Rahmetli babamın sık sık kullandığı bir laf vardı. Boyumuzu aşan bir işe kalkıştığımızda ya da çok pahalı bir şeyi istediğimizde "Poposu külde, padişahla kahvaltı ediyor" derdi.

Mesut Özil'in Fenerbahçe'ye transferinin gerçekleşmekte olduğu sık sık basınımızda haber konusu olurken, benim de aklıma bu laf geliyor.

Diğer büyük kulüpler gibi borcu gırtlağını da aşmış olan ve harcama sınırı getirilen Fenerbahçe, camiasında büyük heyecan yaratan Mesut Özil için yüklü miktarda taahhüde girmeye hazırlanıyor.

Şimdi bırakalım Mesut'un kimliğini, Türklüğünü, Alman vatandaşlığını, milli takım için zamanında Türkiye yerine Alman Milli Takımı'nı tercih etmesini... Olaya futbol açısından bakalım.

- Mesut 33 yaşında. Fenerbahçe ile sözleşmesinin 3.5 yıllık olacağı söyleniyor. Bu demektir ki Mesut 37 yaşına girdiğinde hala Fenerbahçe'de futbol oynayacak!

- Yıllık 3.5 milyon euro net para alacağı ileri sürülüyor. Ancak primleri ve bonuslarının bir hayli yüksek olacağı belirtiliyor. Bir de imza parası ödeneceği bildiriliyor. Bu da milyonlarca euro demek. Maliyeti yıllık 10 milyon euroya yakın olacak demek ki... Eviydi, arabasıydı gibi ekstralar da eklendiğinde varın siz düşünün gerisini.

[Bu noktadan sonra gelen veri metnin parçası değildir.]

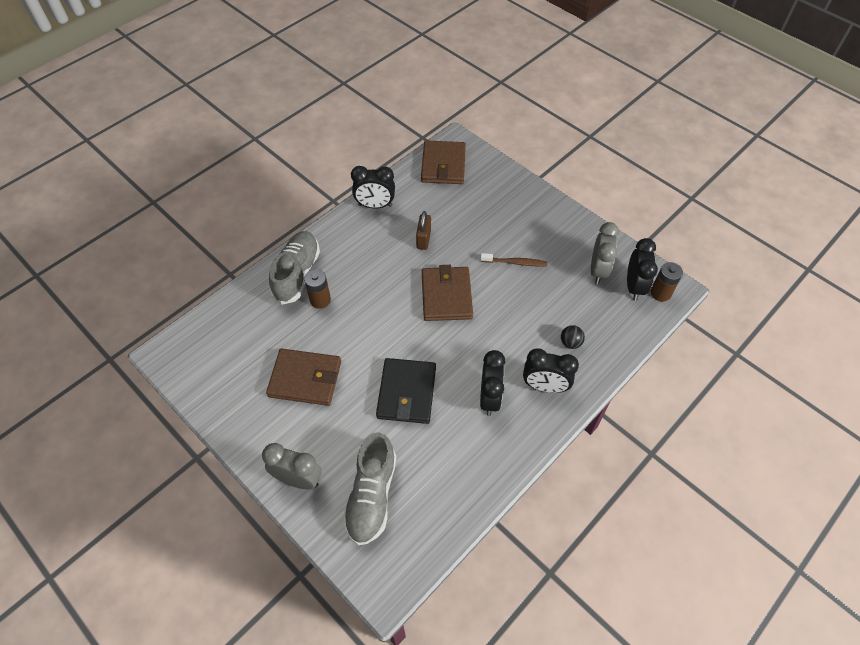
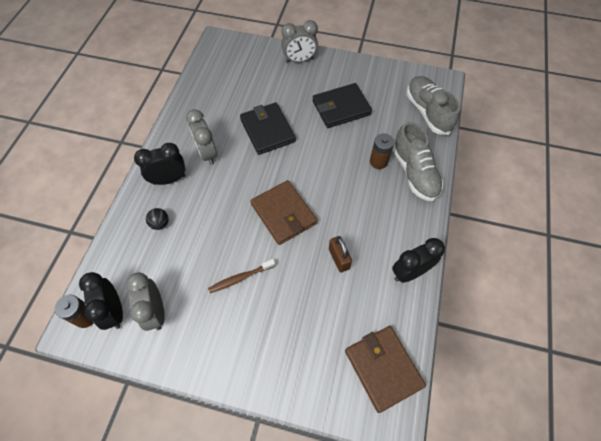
camera: 150 degrees right, 5 degrees up
brown wallet [266,349,341,406] -> black wallet [312,83,372,128]
grey shoe [343,432,396,545] -> grey shoe moved to [406,76,460,135]
black clock [480,350,505,416] -> grey clock [186,109,217,165]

- Mesut, bu yıl Arsenal'de hiç forma giymemiş. Geçen sezon ise oynadığı lig maçı sayısı 18. Arsenal böylesine bir yıldıza para verirken neden oynatmamış acaba? Bir de uzun süredir futbol oynamayan birisi bu sezon için ne kadar yararlı olabilir?

- Transfermarkt'a göre Mesut'un bonservis bedeli değeri 5 milyon euroya kadar inmiş. Hem sözleşmesi de sezon sonunda bitiyor. Yani zaten serbest kalıyor. Sezon sonunda serbest kalacak olan bir yıldıza nasıl oluyor da şimdiye kadar hiçbir Avrupa kulübü talip olmuyor!

- Hem Mesut'a ödenecek astronomik paralar takım içinde bütünlüğü bozmaz mı? Onun 4'te birine oynayan futbolcuya nasıl izah edeceksin durumu?

Adı ister Mesut olsun, ister Hans, ister Corc. Ben kulüplerimizin şu ortamda böylesine pahalı transferler yapmasına karşıyım. Nasıl Avrupalı gidip buluyorsa dünyanın dört bir yanından yetenekli gençleri... Ben de böyle bir sistem kurulması taraftarıyım.

Bir futbolcuya, üstelik aylardır oynamayan ve de jübilesi yaklaşmış olan bir oyuncuya verilecek bu kadar paranın alt yapı için harcanmasının, gençlere yatırım yapılmasının, kendi içimizdeki genç yıldızlarımızın bulunmasının taraftarıyım.

Koronavirüs nedeniyle tribünde seyirci yok. Ne zaman döneceği de belli değil. Naklen yayın paralarını yayıncı kuruluş geciktirince her kulüp tıkanıyor. Borç yükü giderek artıyor. Yine de kulüpler para saçıyor. Sonra da gidip halkın binbir zorlukla ödediği vergilerin oluşturduğu hazineden pay isteniyor, kulüpler vergilerini ödememek için binbir türlü yola başvuruyor.

Ondan sonra... Popon külde padişahla kahvaltı masasına otur!